Mamá tuvo razón: acabé convertida en bruja. Han pasado setenta años desde aquel Halloween. Y hoy, la bruja de la casa de al lado, soy yo. Me divierte ver cómo las vecinas limpian el aire frente a sus rostros y ponen expresión de asco cuando sienten el olor a marihuana que a veces sale de mi casa. Trato de reprimir las carcajadas cuando pongo mis discos de Black Sabbath y ellas cierran sus ventanas y me miran con reprobación. Pongo cara de loca y las miro con los ojos bien abiertos cuando se aferran a sus crucifijos al cruzarme por la calle. Lo único que me entristece es ver cómo prohíben a sus hijos tocar la puerta de mi casa.

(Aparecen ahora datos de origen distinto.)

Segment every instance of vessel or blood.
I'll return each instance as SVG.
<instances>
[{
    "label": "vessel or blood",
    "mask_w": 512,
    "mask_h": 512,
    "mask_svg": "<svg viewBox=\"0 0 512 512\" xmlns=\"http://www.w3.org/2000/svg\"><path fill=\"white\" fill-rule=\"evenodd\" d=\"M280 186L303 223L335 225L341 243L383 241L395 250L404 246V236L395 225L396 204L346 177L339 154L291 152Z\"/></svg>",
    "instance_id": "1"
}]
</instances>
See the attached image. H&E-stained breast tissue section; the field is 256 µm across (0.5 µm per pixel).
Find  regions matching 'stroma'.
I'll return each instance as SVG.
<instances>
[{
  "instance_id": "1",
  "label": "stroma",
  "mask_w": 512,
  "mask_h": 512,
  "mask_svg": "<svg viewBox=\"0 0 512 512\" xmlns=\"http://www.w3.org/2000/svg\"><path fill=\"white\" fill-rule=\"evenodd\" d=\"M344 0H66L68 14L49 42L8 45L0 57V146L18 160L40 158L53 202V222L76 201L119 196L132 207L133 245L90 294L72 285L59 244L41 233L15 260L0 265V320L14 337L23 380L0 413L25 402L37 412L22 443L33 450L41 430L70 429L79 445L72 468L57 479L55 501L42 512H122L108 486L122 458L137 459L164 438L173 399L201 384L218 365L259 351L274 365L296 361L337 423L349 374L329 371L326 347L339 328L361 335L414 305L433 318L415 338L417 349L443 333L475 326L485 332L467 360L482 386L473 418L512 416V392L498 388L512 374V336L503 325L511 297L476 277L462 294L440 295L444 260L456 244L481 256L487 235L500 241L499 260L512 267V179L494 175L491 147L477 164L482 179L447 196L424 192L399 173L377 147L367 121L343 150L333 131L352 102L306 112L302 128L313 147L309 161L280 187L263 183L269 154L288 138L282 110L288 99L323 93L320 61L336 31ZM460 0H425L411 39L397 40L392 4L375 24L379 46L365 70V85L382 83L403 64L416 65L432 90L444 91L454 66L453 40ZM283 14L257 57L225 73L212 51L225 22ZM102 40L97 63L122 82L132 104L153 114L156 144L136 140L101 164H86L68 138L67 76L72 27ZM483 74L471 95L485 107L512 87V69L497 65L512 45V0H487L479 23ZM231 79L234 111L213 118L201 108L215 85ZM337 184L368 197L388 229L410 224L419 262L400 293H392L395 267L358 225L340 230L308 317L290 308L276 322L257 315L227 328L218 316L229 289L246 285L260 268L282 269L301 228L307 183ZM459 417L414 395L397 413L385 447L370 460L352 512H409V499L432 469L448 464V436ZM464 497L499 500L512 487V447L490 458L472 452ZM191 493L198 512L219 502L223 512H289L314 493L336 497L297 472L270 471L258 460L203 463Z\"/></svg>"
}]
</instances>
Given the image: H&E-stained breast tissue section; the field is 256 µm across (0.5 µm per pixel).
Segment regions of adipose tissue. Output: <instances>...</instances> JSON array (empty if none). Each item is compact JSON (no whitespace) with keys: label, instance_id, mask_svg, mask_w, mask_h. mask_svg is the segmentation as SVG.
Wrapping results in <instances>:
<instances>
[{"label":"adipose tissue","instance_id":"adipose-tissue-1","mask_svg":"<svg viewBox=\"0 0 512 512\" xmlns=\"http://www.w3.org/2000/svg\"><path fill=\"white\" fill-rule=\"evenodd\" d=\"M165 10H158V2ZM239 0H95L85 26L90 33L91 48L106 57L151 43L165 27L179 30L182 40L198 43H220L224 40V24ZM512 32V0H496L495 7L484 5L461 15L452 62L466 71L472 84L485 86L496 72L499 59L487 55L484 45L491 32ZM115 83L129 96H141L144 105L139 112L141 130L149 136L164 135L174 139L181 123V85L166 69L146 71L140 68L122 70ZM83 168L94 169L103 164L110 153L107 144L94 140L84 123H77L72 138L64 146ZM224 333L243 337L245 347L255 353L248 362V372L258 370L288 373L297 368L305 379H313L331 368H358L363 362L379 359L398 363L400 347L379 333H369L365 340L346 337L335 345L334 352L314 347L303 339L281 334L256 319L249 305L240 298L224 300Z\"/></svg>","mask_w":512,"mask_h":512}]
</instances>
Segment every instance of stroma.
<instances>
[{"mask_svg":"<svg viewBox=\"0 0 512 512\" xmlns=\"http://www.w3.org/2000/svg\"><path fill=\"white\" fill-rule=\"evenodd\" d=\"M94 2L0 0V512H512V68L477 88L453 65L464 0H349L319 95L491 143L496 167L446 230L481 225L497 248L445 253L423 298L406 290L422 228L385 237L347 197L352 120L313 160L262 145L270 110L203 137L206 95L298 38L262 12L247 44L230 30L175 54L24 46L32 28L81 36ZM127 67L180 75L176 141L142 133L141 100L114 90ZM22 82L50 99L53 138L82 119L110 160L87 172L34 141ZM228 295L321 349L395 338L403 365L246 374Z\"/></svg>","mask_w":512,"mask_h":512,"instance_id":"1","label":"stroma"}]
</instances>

Esta noche de Halloween, la luna también está llena. Ya los niños del barrio regresaron a sus casas y yo me quedé, una vez más, con un bol lleno de golosinas que nadie reclamó. Mientras escribo este relato y me como el quinto, ¿sexto? mini Twix de la noche, noto cómo el hijo pequeño de mi vecina cierra su cuarto con llave y pega el oído a la puerta, asegurándose de que todos estén dormidos. Sin darse cuenta de que yo lo puedo ver a través de mi ventana, se quita su disfraz de policía y se pone una camisa de seda violeta, que le habrá robado a su madre. Con un bate de béisbol haciendo las veces de micrófono, improvisa pasos glamorosos de baile mientras canta sin emitir sonido. La pequeña estrella de rock abre su ventana de par en par y saluda a una multitud imaginaria. Entonces, me ve. Yo le sonrío, tomo uno de los mini Twix que tengo en mi escritorio, y se lo lanzo. Después del susto inicial, el niño lo recoge del piso y lo saborea tímidamente. Me saluda con la mano y me lanza uno de sus Milky Way. No puedo evitar sonreír aliviada al constatar que cada barrio, por muy conservador que sea, siempre esconde a más de una bruja. Y, entre nosotras, nos entendemos.